Start of Excerpted data

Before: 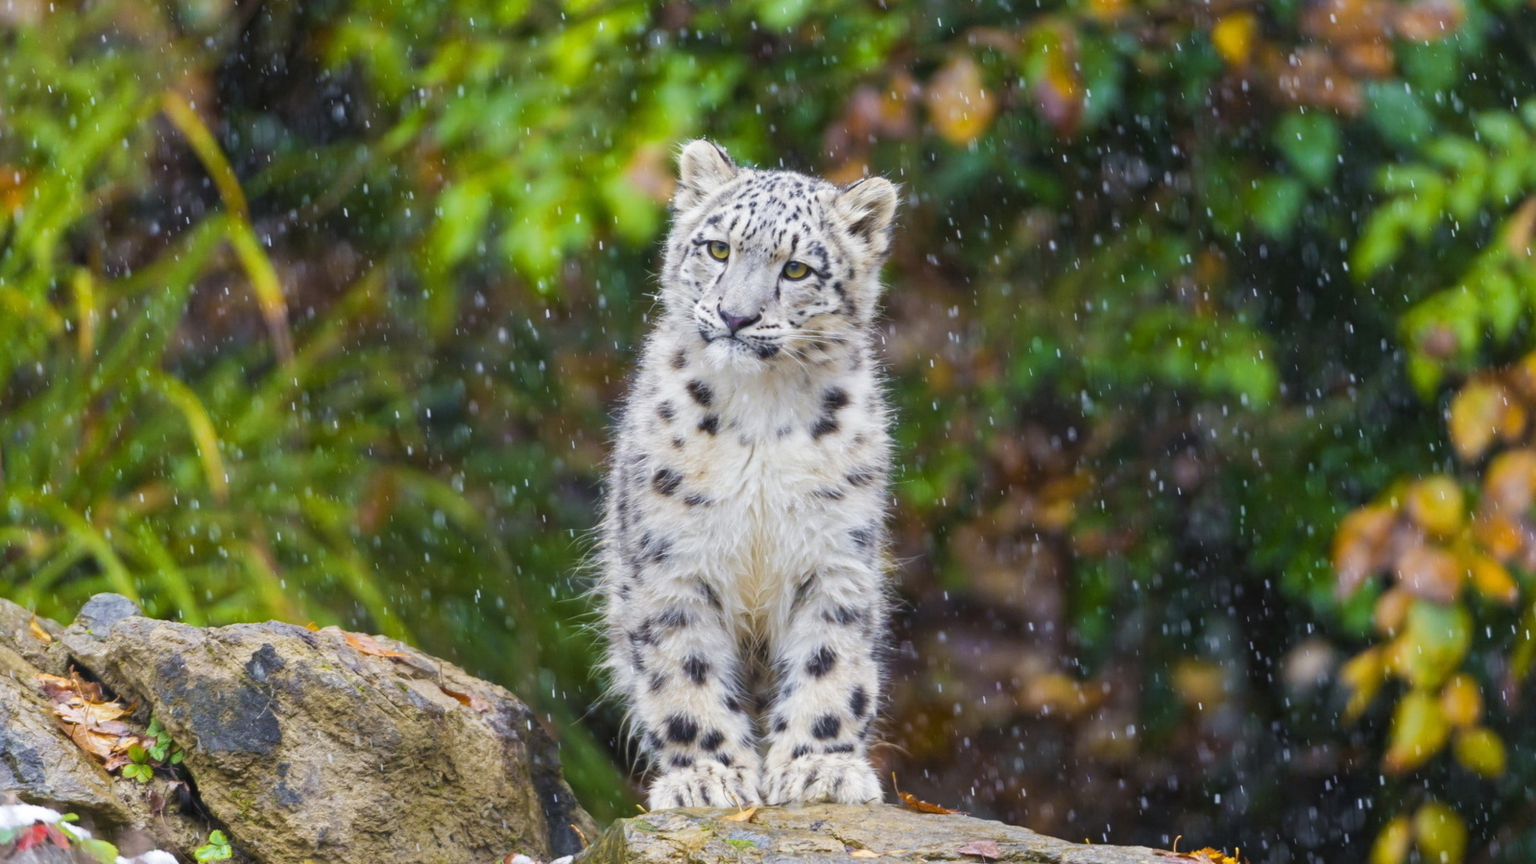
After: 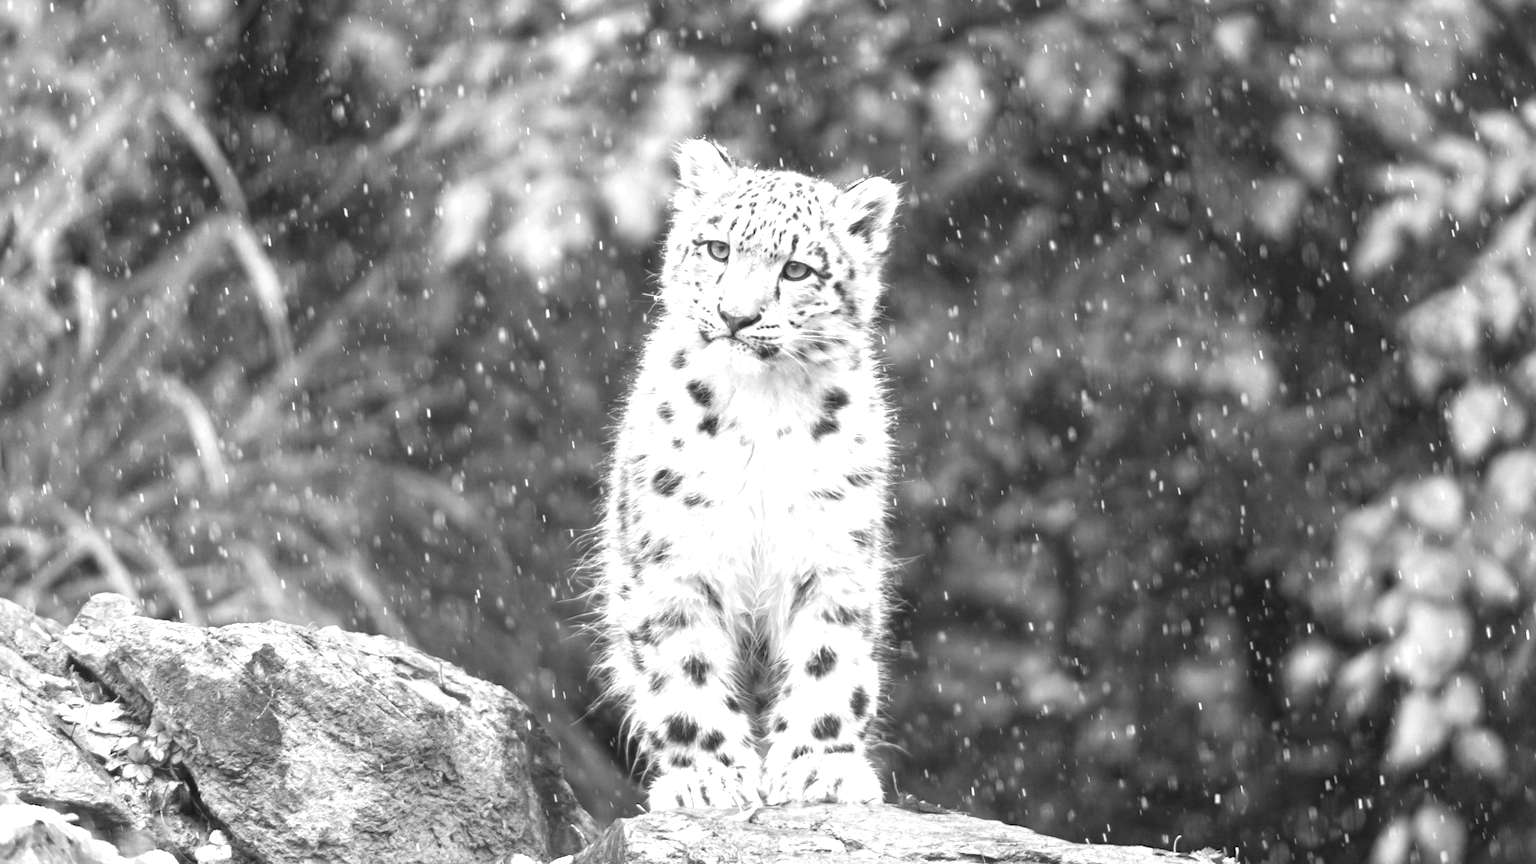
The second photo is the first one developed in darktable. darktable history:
color calibration: x 0.334, y 0.349, temperature 5426 K
white balance: red 0.766, blue 1.537
exposure: exposure 1.137 EV, compensate highlight preservation false
monochrome: size 3.1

End of Excerpted data

Reproduce the text of the items above verbatim, omitting the pictures.

> **Output for this exercise**
Before: 
After: 
The second photo is the first one developed in darktable. darktable history:
color calibration: x 0.334, y 0.349, temperature 5426 K
white balance: red 0.766, blue 1.537
exposure: exposure 1.137 EV, compensate highlight preservation false
monochrome: size 3.1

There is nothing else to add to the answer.